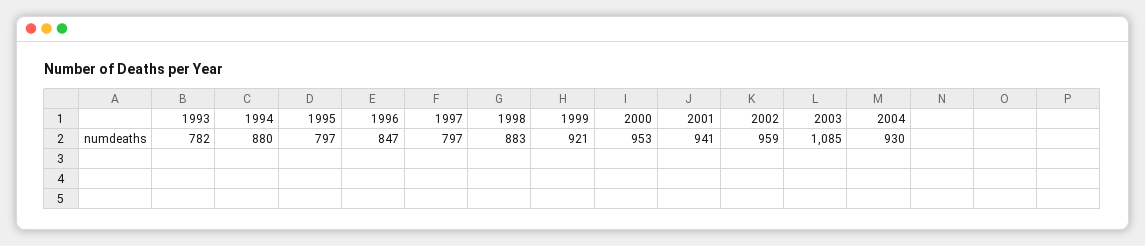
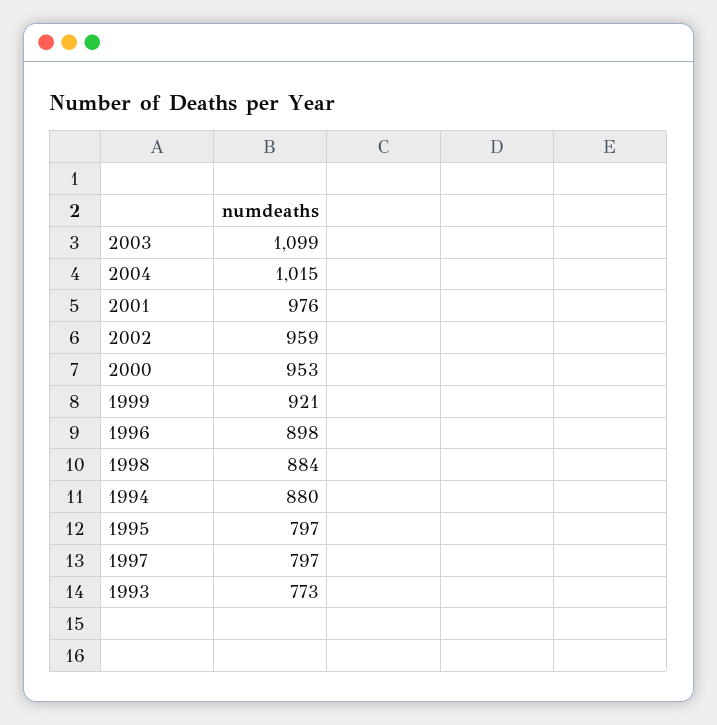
  {
-   "1993": 782,
+   "1993": 773,
    "1994": 880,
    "1995": 797,
-   "1996": 847,
+   "1996": 898,
    "1997": 797,
-   "1998": 883,
+   "1998": 884,
    "1999": 921,
    "2000": 953,
-   "2001": 941,
+   "2001": 976,
    "2002": 959,
-   "2003": 1085,
+   "2003": 1099,
-   "2004": 930
+   "2004": 1015
  }

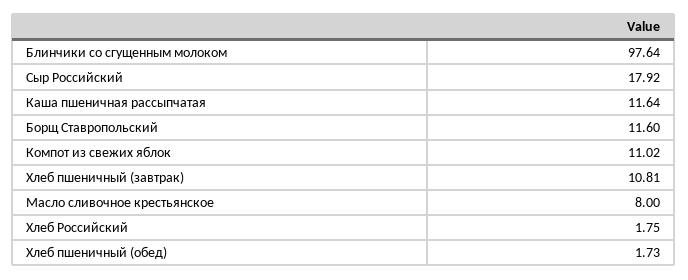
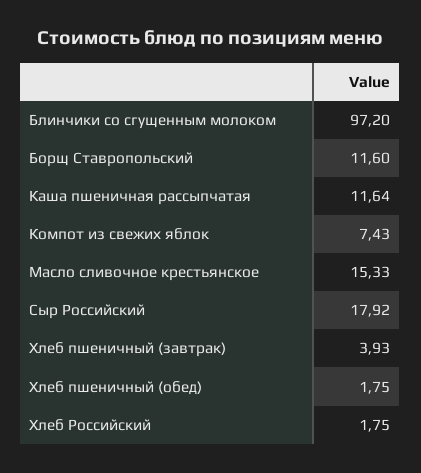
  {
-   "Блинчики со сгущенным молоком": 97.64,
+   "Блинчики со сгущенным молоком": 97.2,
    "Сыр Российский": 17.92,
    "Каша пшеничная рассыпчатая": 11.64,
    "Борщ Ставропольский": 11.6,
-   "Компот из свежих яблок": 11.02,
+   "Компот из свежих яблок": 7.43,
-   "Хлеб пшеничный (завтрак)": 10.81,
+   "Хлеб пшеничный (завтрак)": 3.93,
-   "Масло сливочное крестьянское": 8,
+   "Масло сливочное крестьянское": 15.33,
    "Хлеб Российский": 1.75,
-   "Хлеб пшеничный (обед)": 1.73
+   "Хлеб пшеничный (обед)": 1.75
  }

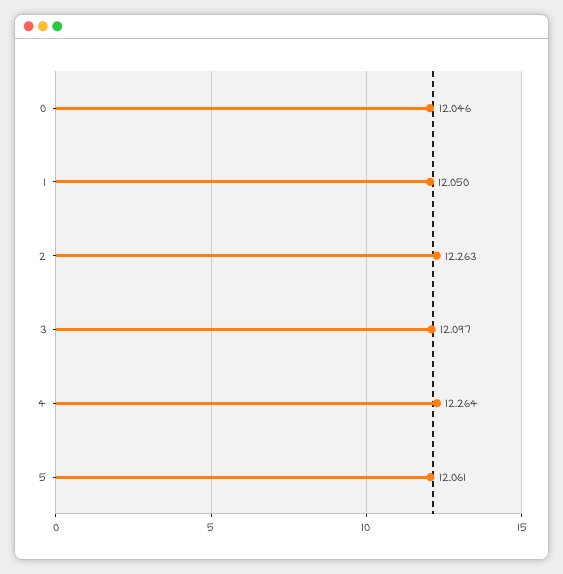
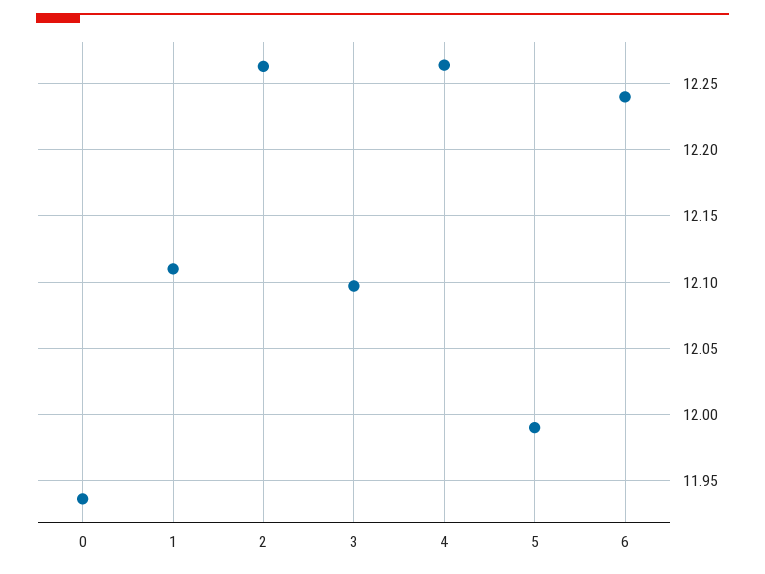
  {
-   "0": 12.046,
+   "0": 11.935,
-   "1": 12.05,
+   "1": 12.11,
    "2": 12.263,
    "3": 12.097,
    "4": 12.264,
-   "5": 12.061
+   "5": 11.99,
+   "6": 12.24
  }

******

Assignment: Every entry, word for word: repeat it, but skip the images.

Finished exercise:
  {
-   "1993": 782,
+   "1993": 773,
    "1994": 880,
    "1995": 797,
-   "1996": 847,
+   "1996": 898,
    "1997": 797,
-   "1998": 883,
+   "1998": 884,
    "1999": 921,
    "2000": 953,
-   "2001": 941,
+   "2001": 976,
    "2002": 959,
-   "2003": 1085,
+   "2003": 1099,
-   "2004": 930
+   "2004": 1015
  }

  {
-   "Блинчики со сгущенным молоком": 97.64,
+   "Блинчики со сгущенным молоком": 97.2,
    "Сыр Российский": 17.92,
    "Каша пшеничная рассыпчатая": 11.64,
    "Борщ Ставропольский": 11.6,
-   "Компот из свежих яблок": 11.02,
+   "Компот из свежих яблок": 7.43,
-   "Хлеб пшеничный (завтрак)": 10.81,
+   "Хлеб пшеничный (завтрак)": 3.93,
-   "Масло сливочное крестьянское": 8,
+   "Масло сливочное крестьянское": 15.33,
    "Хлеб Российский": 1.75,
-   "Хлеб пшеничный (обед)": 1.73
+   "Хлеб пшеничный (обед)": 1.75
  }

  {
-   "0": 12.046,
+   "0": 11.935,
-   "1": 12.05,
+   "1": 12.11,
    "2": 12.263,
    "3": 12.097,
    "4": 12.264,
-   "5": 12.061
+   "5": 11.99,
+   "6": 12.24
  }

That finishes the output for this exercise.